Sophia (Marttea) Baker v Bodhicorp Pty Ltd ATF the Gadens Service Trust No 2 T/A Gadens Lawyers Brisbane
[2024] FWC 2503
•16 SEPTEMBER 2024
| [2024] FWC 2503 |
| FAIR WORK COMMISSION |
| DECISION |
Fair Work Act 2009
s.394—Unfair dismissal
Sophia (Marttea) Baker
v
Bodhicorp Pty Ltd ATF The Gadens Service Trust No 2 T/A Gadens Lawyers Brisbane
(U2018/10767)
| DEPUTY PRESIDENT LAKE | BRISBANE, 16 SEPTEMBER 2024 |
Application for an unfair dismissal remedy – failure to follow lawful and reasonable direction – independent medical examination – failure to attend – dismissal not unfair – application dismissed.

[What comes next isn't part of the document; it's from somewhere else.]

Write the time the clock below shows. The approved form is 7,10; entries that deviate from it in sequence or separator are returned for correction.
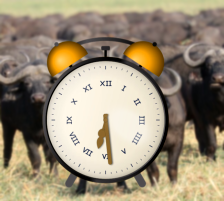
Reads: 6,29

The proceedings of this matter have been explained in [2024] FWC 924. Since then, Ms Marttea Baker (the Applicant) has submitted the following:
162 pages for her written submissions along with 178 documents in support of her submissions on 7 May 2024
A medical certificate dated 7 May 2024 regarding her capacity
158 pages for her written submissions in reply on 8 July 2024
16 pages in response to the hearing transcript on 28 August 2024
The Applicant also sought an order to produce documents from the Respondent as to the contents of the Independent Medical Examination (IME). This was rejected as they were not relevant to the reasons for dismissal. The Applicant sought a confidentiality order. Although the confidentiality order is rejected, the Applicant’s medical condition will not be disclosed in the decision.

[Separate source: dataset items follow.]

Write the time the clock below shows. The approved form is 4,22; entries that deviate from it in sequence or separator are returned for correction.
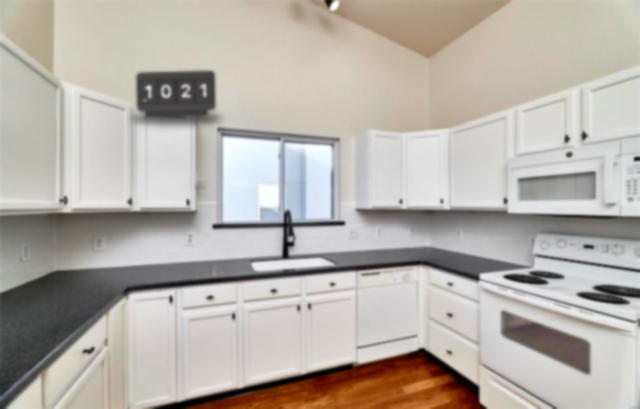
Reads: 10,21
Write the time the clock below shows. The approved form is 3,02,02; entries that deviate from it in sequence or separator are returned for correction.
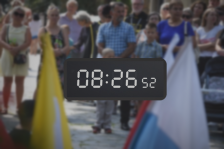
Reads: 8,26,52
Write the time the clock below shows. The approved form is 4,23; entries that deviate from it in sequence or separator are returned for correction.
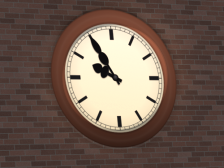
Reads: 9,55
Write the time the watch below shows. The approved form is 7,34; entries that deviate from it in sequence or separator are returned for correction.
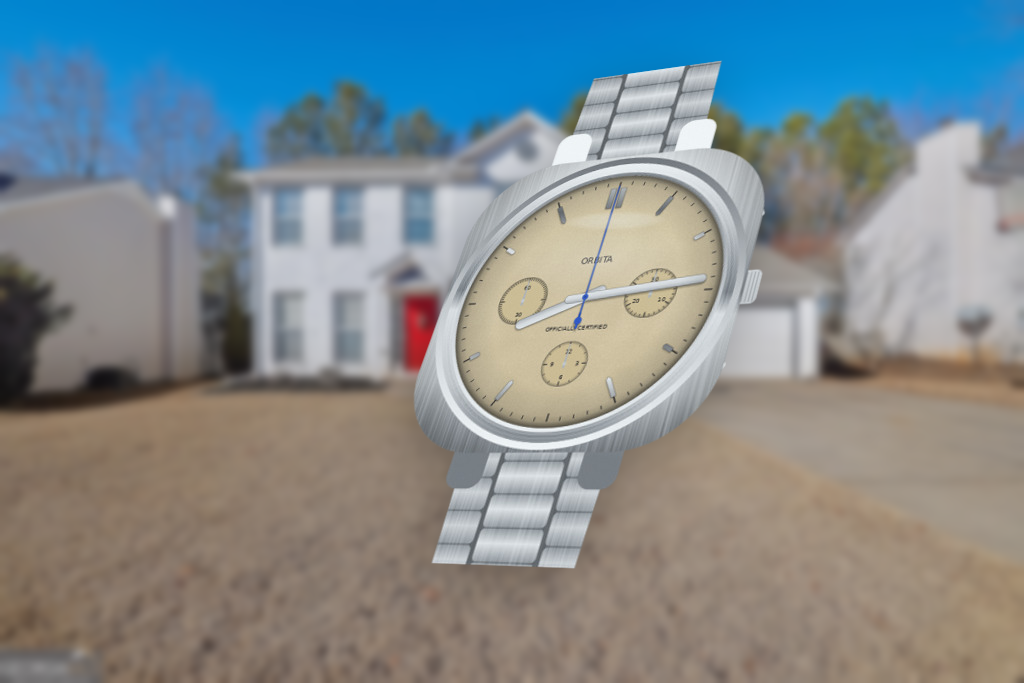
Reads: 8,14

The matter was listed for an in-person hearing on 22 April 2024. The Applicant did not attend, alleging incapacity. Mr Ross Wilson appeared for Gadens Lawyers Brisbane as the Respondent (the Respondent). I have accepted and considered all the materials provided.
Section 396 of the Act requires that I be satisfied of four matters before considering the merits of the Applicant’s application. I am satisfied that the Applicant made her application within the 21-day period required by s.394(2) of the Act, that she was a person protected from unfair dismissal, that her dismissal was not a case of genuine redundancy and that the Respondent is not a small business to whom the Small Business Dismissal Code applies.
Background
The Applicant was employed as a Legal Secretary since 2006 with MacGillivray’s law firm. This firm was merged with the Respondent on 2 April 2013. The Respondent had concerns regarding the Applicant’s ability to perform her inherent requirements of the role.
The Applicant’s last working day with the Respondent was on 9 June 2017. The Applicant continually provided medical certificates until her termination date on 26 September 2018.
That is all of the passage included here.